TASK OBJECTIVE >>
A full, exact copy of the listing is needed, with images omitted.

EXERCISE DATA >>
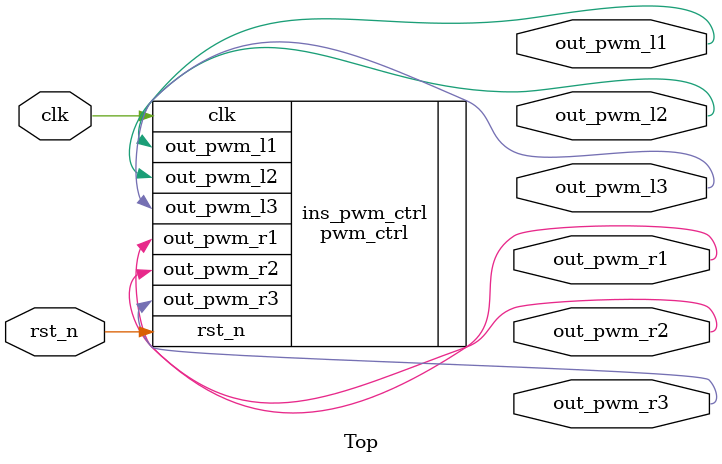
<source format=v>
`timescale 1ns / 1ps

//          Left      |      Right
//  LDX-227 <- pwm_l1 | pwm_r1 -> LDX-227
//  LDX-218 <- pwm_l2 | pwm_r2 -> LDX-218
//  LDX-218 <- pwm_l3 | pwm_r3 -> LDX-218

module Top(clk,rst_n,out_pwm_l1,out_pwm_l2,out_pwm_l3,out_pwm_r1,out_pwm_r2,out_pwm_r3);
input clk,rst_n;
//input RS232_rx;
//output RS232_tx;
//output [7:0] LED;
//output [7:0] data;
//output [3:0] sel;
output wire out_pwm_l1,out_pwm_l2,out_pwm_l3,out_pwm_r1,out_pwm_r2,out_pwm_r3;

//Bluetooth Module
/*UART_top Bluetooth(
.clk(clk),
.rst_n(rst_n),
.RS232_rx(RS232_rx),
.RS232_tx(RS232_tx)
);*/

pwm_ctrl ins_pwm_ctrl(
.clk(clk),
.rst_n(rst_n),
.out_pwm_l1(out_pwm_l1),
.out_pwm_l2(out_pwm_l2),
.out_pwm_l3(out_pwm_l3),
.out_pwm_r1(out_pwm_r1),
.out_pwm_r2(out_pwm_r2),
.out_pwm_r3(out_pwm_r3));

endmodule

</source>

OUTPUT OF THE EXERCISE >>
<source format=v>
`timescale 1ns / 1ps

//          Left      |      Right
//  LDX-227 <- pwm_l1 | pwm_r1 -> LDX-227
//  LDX-218 <- pwm_l2 | pwm_r2 -> LDX-218
//  LDX-218 <- pwm_l3 | pwm_r3 -> LDX-218

module Top(clk,rst_n,out_pwm_l1,out_pwm_l2,out_pwm_l3,out_pwm_r1,out_pwm_r2,out_pwm_r3);
input clk,rst_n;
//input RS232_rx;
//output RS232_tx;
//output [7:0] LED;
//output [7:0] data;
//output [3:0] sel;
output wire out_pwm_l1,out_pwm_l2,out_pwm_l3,out_pwm_r1,out_pwm_r2,out_pwm_r3;

//Bluetooth Module
/*UART_top Bluetooth(
.clk(clk),
.rst_n(rst_n),
.RS232_rx(RS232_rx),
.RS232_tx(RS232_tx)
);*/

pwm_ctrl ins_pwm_ctrl(
.clk(clk),
.rst_n(rst_n),
.out_pwm_l1(out_pwm_l1),
.out_pwm_l2(out_pwm_l2),
.out_pwm_l3(out_pwm_l3),
.out_pwm_r1(out_pwm_r1),
.out_pwm_r2(out_pwm_r2),
.out_pwm_r3(out_pwm_r3));

endmodule

</source>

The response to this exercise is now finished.